[Records from a dataset]
----------

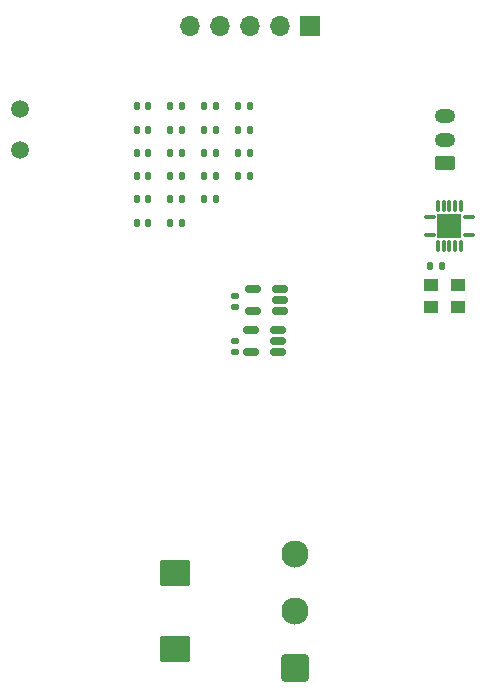
<source format=gbr>
%TF.GenerationSoftware,KiCad,Pcbnew,7.0.7+dfsg-1*%
%TF.CreationDate,2024-03-25T16:35:43+01:00*%
%TF.ProjectId,bitaxeUltra-asic,62697461-7865-4556-9c74-72612d617369,rev?*%
%TF.SameCoordinates,Original*%
%TF.FileFunction,Copper,L1,Top*%
%TF.FilePolarity,Positive*%
%FSLAX46Y46*%
G04 Gerber Fmt 4.6, Leading zero omitted, Abs format (unit mm)*
G04 Created by KiCad (PCBNEW 7.0.7+dfsg-1) date 2024-03-25 16:35:43*
%MOMM*%
%LPD*%
G01*
G04 APERTURE LIST*
G04 Aperture macros list*
%AMRoundRect*
0 Rectangle with rounded corners*
0 $1 Rounding radius*
0 $2 $3 $4 $5 $6 $7 $8 $9 X,Y pos of 4 corners*
0 Add a 4 corners polygon primitive as box body*
4,1,4,$2,$3,$4,$5,$6,$7,$8,$9,$2,$3,0*
0 Add four circle primitives for the rounded corners*
1,1,$1+$1,$2,$3*
1,1,$1+$1,$4,$5*
1,1,$1+$1,$6,$7*
1,1,$1+$1,$8,$9*
0 Add four rect primitives between the rounded corners*
20,1,$1+$1,$2,$3,$4,$5,0*
20,1,$1+$1,$4,$5,$6,$7,0*
20,1,$1+$1,$6,$7,$8,$9,0*
20,1,$1+$1,$8,$9,$2,$3,0*%
G04 Aperture macros list end*
%TA.AperFunction,SMDPad,CuDef*%
%ADD10RoundRect,0.140000X-0.140000X-0.170000X0.140000X-0.170000X0.140000X0.170000X-0.140000X0.170000X0*%
%TD*%
%TA.AperFunction,SMDPad,CuDef*%
%ADD11RoundRect,0.150000X0.512500X0.150000X-0.512500X0.150000X-0.512500X-0.150000X0.512500X-0.150000X0*%
%TD*%
%TA.AperFunction,SMDPad,CuDef*%
%ADD12RoundRect,0.140000X0.170000X-0.140000X0.170000X0.140000X-0.170000X0.140000X-0.170000X-0.140000X0*%
%TD*%
%TA.AperFunction,ComponentPad*%
%ADD13RoundRect,0.250001X0.899999X-0.899999X0.899999X0.899999X-0.899999X0.899999X-0.899999X-0.899999X0*%
%TD*%
%TA.AperFunction,ComponentPad*%
%ADD14C,2.300000*%
%TD*%
%TA.AperFunction,SMDPad,CuDef*%
%ADD15RoundRect,0.007800X0.442200X0.122200X-0.442200X0.122200X-0.442200X-0.122200X0.442200X-0.122200X0*%
%TD*%
%TA.AperFunction,SMDPad,CuDef*%
%ADD16RoundRect,0.007800X-0.122200X0.442200X-0.122200X-0.442200X0.122200X-0.442200X0.122200X0.442200X0*%
%TD*%
%TA.AperFunction,SMDPad,CuDef*%
%ADD17R,2.050000X2.050000*%
%TD*%
%TA.AperFunction,ComponentPad*%
%ADD18C,0.500000*%
%TD*%
%TA.AperFunction,ComponentPad*%
%ADD19RoundRect,0.250000X0.625000X-0.350000X0.625000X0.350000X-0.625000X0.350000X-0.625000X-0.350000X0*%
%TD*%
%TA.AperFunction,ComponentPad*%
%ADD20O,1.750000X1.200000*%
%TD*%
%TA.AperFunction,SMDPad,CuDef*%
%ADD21C,1.500000*%
%TD*%
%TA.AperFunction,SMDPad,CuDef*%
%ADD22R,1.300000X1.100000*%
%TD*%
%TA.AperFunction,SMDPad,CuDef*%
%ADD23RoundRect,0.250000X1.025000X-0.875000X1.025000X0.875000X-1.025000X0.875000X-1.025000X-0.875000X0*%
%TD*%
%TA.AperFunction,SMDPad,CuDef*%
%ADD24RoundRect,0.140000X-0.170000X0.140000X-0.170000X-0.140000X0.170000X-0.140000X0.170000X0.140000X0*%
%TD*%
%TA.AperFunction,SMDPad,CuDef*%
%ADD25RoundRect,0.135000X0.135000X0.185000X-0.135000X0.185000X-0.135000X-0.185000X0.135000X-0.185000X0*%
%TD*%
%TA.AperFunction,ComponentPad*%
%ADD26O,1.700000X1.700000*%
%TD*%
%TA.AperFunction,ComponentPad*%
%ADD27R,1.700000X1.700000*%
%TD*%
G04 APERTURE END LIST*
D10*
%TO.P,C8,1*%
%TO.N,/BM1366/VDD1_0*%
X135540000Y-64640000D03*
%TO.P,C8,2*%
%TO.N,/VDD*%
X136500000Y-64640000D03*
%TD*%
%TO.P,C3,1*%
%TO.N,/BM1366/VDD3_0*%
X132670000Y-66610000D03*
%TO.P,C3,2*%
%TO.N,/BM1366/VDD2_0*%
X133630000Y-66610000D03*
%TD*%
D11*
%TO.P,U6,1,VIN*%
%TO.N,/5V*%
X144780000Y-80010000D03*
%TO.P,U6,2,GND*%
%TO.N,GND*%
X144780000Y-79060000D03*
%TO.P,U6,3,EN*%
%TO.N,/5V*%
X144780000Y-78110000D03*
%TO.P,U6,4,PG*%
%TO.N,unconnected-(U6-PG-Pad4)*%
X142505000Y-78110000D03*
%TO.P,U6,5,VOUT*%
%TO.N,/BM1366/0V8*%
X142505000Y-80010000D03*
%TD*%
D10*
%TO.P,C9,1*%
%TO.N,/VDD*%
X135540000Y-66610000D03*
%TO.P,C9,2*%
%TO.N,GND*%
X136500000Y-66610000D03*
%TD*%
%TO.P,C12,1*%
%TO.N,/VDD*%
X135540000Y-72520000D03*
%TO.P,C12,2*%
%TO.N,/BM1366/VDD1_1*%
X136500000Y-72520000D03*
%TD*%
D12*
%TO.P,C25,1*%
%TO.N,/BM1366/0V8*%
X140970000Y-79700000D03*
%TO.P,C25,2*%
%TO.N,GND*%
X140970000Y-78740000D03*
%TD*%
D10*
%TO.P,C23,1*%
%TO.N,/5V*%
X141280000Y-66610000D03*
%TO.P,C23,2*%
%TO.N,GND*%
X142240000Y-66610000D03*
%TD*%
D13*
%TO.P,J2,1,Pin_1*%
%TO.N,/VDD*%
X146050000Y-110210000D03*
D14*
%TO.P,J2,2,Pin_2*%
%TO.N,/5V*%
X146050000Y-105410000D03*
%TO.P,J2,3,Pin_3*%
%TO.N,/3V3*%
X146050000Y-100610000D03*
%TD*%
D10*
%TO.P,C10,1*%
%TO.N,/VDD*%
X135540000Y-68580000D03*
%TO.P,C10,2*%
%TO.N,GND*%
X136500000Y-68580000D03*
%TD*%
%TO.P,C15,1*%
%TO.N,/BM1366/VDD1_1*%
X138410000Y-64640000D03*
%TO.P,C15,2*%
%TO.N,/BM1366/VDD2_1*%
X139370000Y-64640000D03*
%TD*%
D15*
%TO.P,U2,1,VCCA*%
%TO.N,/BM1366/1V8*%
X160850000Y-72055000D03*
D16*
%TO.P,U2,2,A1*%
%TO.N,/BM1366/RO*%
X160165000Y-71120000D03*
%TO.P,U2,3,A2*%
%TO.N,/BM1366/CI*%
X159665000Y-71120000D03*
%TO.P,U2,4,A3*%
%TO.N,/BM1366/RST_N*%
X159165000Y-71120000D03*
%TO.P,U2,5,A4*%
%TO.N,GND*%
X158665000Y-71120000D03*
%TO.P,U2,6,NC*%
%TO.N,unconnected-(U2-NC-Pad6)*%
X158165000Y-71120000D03*
D15*
%TO.P,U2,7,GND*%
%TO.N,GND*%
X157480000Y-72055000D03*
%TO.P,U2,8,OE*%
%TO.N,/BM1366/1V8*%
X157480000Y-73555000D03*
D16*
%TO.P,U2,9,NC*%
%TO.N,unconnected-(U2-NC-Pad9)*%
X158165000Y-74490000D03*
%TO.P,U2,10,B4*%
%TO.N,GND*%
X158665000Y-74490000D03*
%TO.P,U2,11,B3*%
%TO.N,/RST*%
X159165000Y-74490000D03*
%TO.P,U2,12,B2*%
%TO.N,/TX*%
X159665000Y-74490000D03*
%TO.P,U2,13,B1*%
%TO.N,/RX*%
X160165000Y-74490000D03*
D15*
%TO.P,U2,14,VCCB*%
%TO.N,/3V3*%
X160850000Y-73555000D03*
D17*
%TO.P,U2,15,GND*%
%TO.N,GND*%
X159165000Y-72805000D03*
D18*
%TO.P,U2,16,GND*%
X159665000Y-73305000D03*
%TO.P,U2,17,GND*%
X158665000Y-73305000D03*
%TO.P,U2,18,GND*%
X158665000Y-72305000D03*
%TO.P,U2,19,GND*%
X159665000Y-72305000D03*
%TD*%
D10*
%TO.P,C2,1*%
%TO.N,GND*%
X132670000Y-64640000D03*
%TO.P,C2,2*%
%TO.N,/BM1366/VDD3_0*%
X133630000Y-64640000D03*
%TD*%
%TO.P,C18,1*%
%TO.N,/BM1366/VDD3_1*%
X138410000Y-70550000D03*
%TO.P,C18,2*%
%TO.N,GND*%
X139370000Y-70550000D03*
%TD*%
%TO.P,C1,1*%
%TO.N,GND*%
X132670000Y-62670000D03*
%TO.P,C1,2*%
%TO.N,/BM1366/1V8*%
X133630000Y-62670000D03*
%TD*%
D19*
%TO.P,J1,1,Pin_1*%
%TO.N,/RST*%
X158750000Y-67500000D03*
D20*
%TO.P,J1,2,Pin_2*%
%TO.N,/TX*%
X158750000Y-65500000D03*
%TO.P,J1,3,Pin_3*%
%TO.N,/RX*%
X158750000Y-63500000D03*
%TD*%
D10*
%TO.P,C11,1*%
%TO.N,/VDD*%
X135540000Y-70550000D03*
%TO.P,C11,2*%
%TO.N,GND*%
X136500000Y-70550000D03*
%TD*%
%TO.P,C24,1*%
%TO.N,/BM1366/1V8*%
X141280000Y-68580000D03*
%TO.P,C24,2*%
%TO.N,GND*%
X142240000Y-68580000D03*
%TD*%
%TO.P,C14,1*%
%TO.N,Net-(U14-VDDIO_18_1)*%
X138410000Y-62670000D03*
%TO.P,C14,2*%
%TO.N,GND*%
X139370000Y-62670000D03*
%TD*%
D21*
%TO.P,TP14,1,1*%
%TO.N,/BM1366/0V8*%
X122840000Y-66410000D03*
%TD*%
D10*
%TO.P,C20,1*%
%TO.N,/3V3*%
X141280000Y-62670000D03*
%TO.P,C20,2*%
%TO.N,GND*%
X142240000Y-62670000D03*
%TD*%
D22*
%TO.P,U1,1,EN*%
%TO.N,/BM1366/1V8*%
X159900000Y-77790000D03*
%TO.P,U1,2,GND*%
%TO.N,GND*%
X157600000Y-77790000D03*
%TO.P,U1,3,OUT*%
%TO.N,/BM1366/CLKI*%
X157600000Y-79690000D03*
%TO.P,U1,4,VIN*%
%TO.N,/BM1366/1V8*%
X159900000Y-79690000D03*
%TD*%
D23*
%TO.P,C13,1*%
%TO.N,/VDD*%
X135890000Y-108610000D03*
%TO.P,C13,2*%
%TO.N,GND*%
X135890000Y-102210000D03*
%TD*%
D10*
%TO.P,C16,2*%
%TO.N,GND*%
X139370000Y-66610000D03*
%TO.P,C16,1*%
%TO.N,Net-(U14-VDDIO_08_1)*%
X138410000Y-66610000D03*
%TD*%
%TO.P,C4,1*%
%TO.N,/BM1366/0V8*%
X132670000Y-68580000D03*
%TO.P,C4,2*%
%TO.N,GND*%
X133630000Y-68580000D03*
%TD*%
D24*
%TO.P,C19,1*%
%TO.N,/BM1366/1V8*%
X140970000Y-82550000D03*
%TO.P,C19,2*%
%TO.N,GND*%
X140970000Y-83510000D03*
%TD*%
D21*
%TO.P,TP13,1,1*%
%TO.N,/BM1366/1V8*%
X122840000Y-62860000D03*
%TD*%
D25*
%TO.P,R6,1*%
%TO.N,GND*%
X158500000Y-76200000D03*
%TO.P,R6,2*%
%TO.N,/BM1366/BI*%
X157480000Y-76200000D03*
%TD*%
D10*
%TO.P,C7,1*%
%TO.N,/VDD*%
X135540000Y-62670000D03*
%TO.P,C7,2*%
%TO.N,GND*%
X136500000Y-62670000D03*
%TD*%
%TO.P,C17,1*%
%TO.N,/BM1366/VDD2_1*%
X138410000Y-68580000D03*
%TO.P,C17,2*%
%TO.N,/BM1366/VDD3_1*%
X139370000Y-68580000D03*
%TD*%
%TO.P,C6,1*%
%TO.N,/BM1366/VDD2_0*%
X132670000Y-72520000D03*
%TO.P,C6,2*%
%TO.N,/BM1366/VDD1_0*%
X133630000Y-72520000D03*
%TD*%
D11*
%TO.P,U5,1,VIN*%
%TO.N,/5V*%
X144647500Y-83500000D03*
%TO.P,U5,2,GND*%
%TO.N,GND*%
X144647500Y-82550000D03*
%TO.P,U5,3,EN*%
%TO.N,/5V*%
X144647500Y-81600000D03*
%TO.P,U5,4,PG*%
%TO.N,unconnected-(U5-PG-Pad4)*%
X142372500Y-81600000D03*
%TO.P,U5,5,VOUT*%
%TO.N,/BM1366/1V8*%
X142372500Y-83500000D03*
%TD*%
D10*
%TO.P,C5,1*%
%TO.N,/BM1366/1V8*%
X132670000Y-70550000D03*
%TO.P,C5,2*%
%TO.N,GND*%
X133630000Y-70550000D03*
%TD*%
%TO.P,C22,1*%
%TO.N,/5V*%
X141280000Y-64640000D03*
%TO.P,C22,2*%
%TO.N,GND*%
X142240000Y-64640000D03*
%TD*%
D26*
%TO.P,J3,5,Pin_5*%
%TO.N,GND*%
X137160000Y-55880000D03*
%TO.P,J3,4,Pin_4*%
%TO.N,/BM1366/RST_N*%
X139700000Y-55880000D03*
%TO.P,J3,3,Pin_3*%
%TO.N,/BM1366/RO*%
X142240000Y-55880000D03*
%TO.P,J3,2,Pin_2*%
%TO.N,/BM1366/CI*%
X144780000Y-55880000D03*
D27*
%TO.P,J3,1,Pin_1*%
%TO.N,/BM1366/1V8*%
X147320000Y-55880000D03*
%TD*%
M02*

</source>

----------

## What this task involves
I need each line of the entries that holds the string "four" located and copied.

## Your response
0 Add four circle primitives for the rounded corners*
0 Add four rect primitives between the rounded corners*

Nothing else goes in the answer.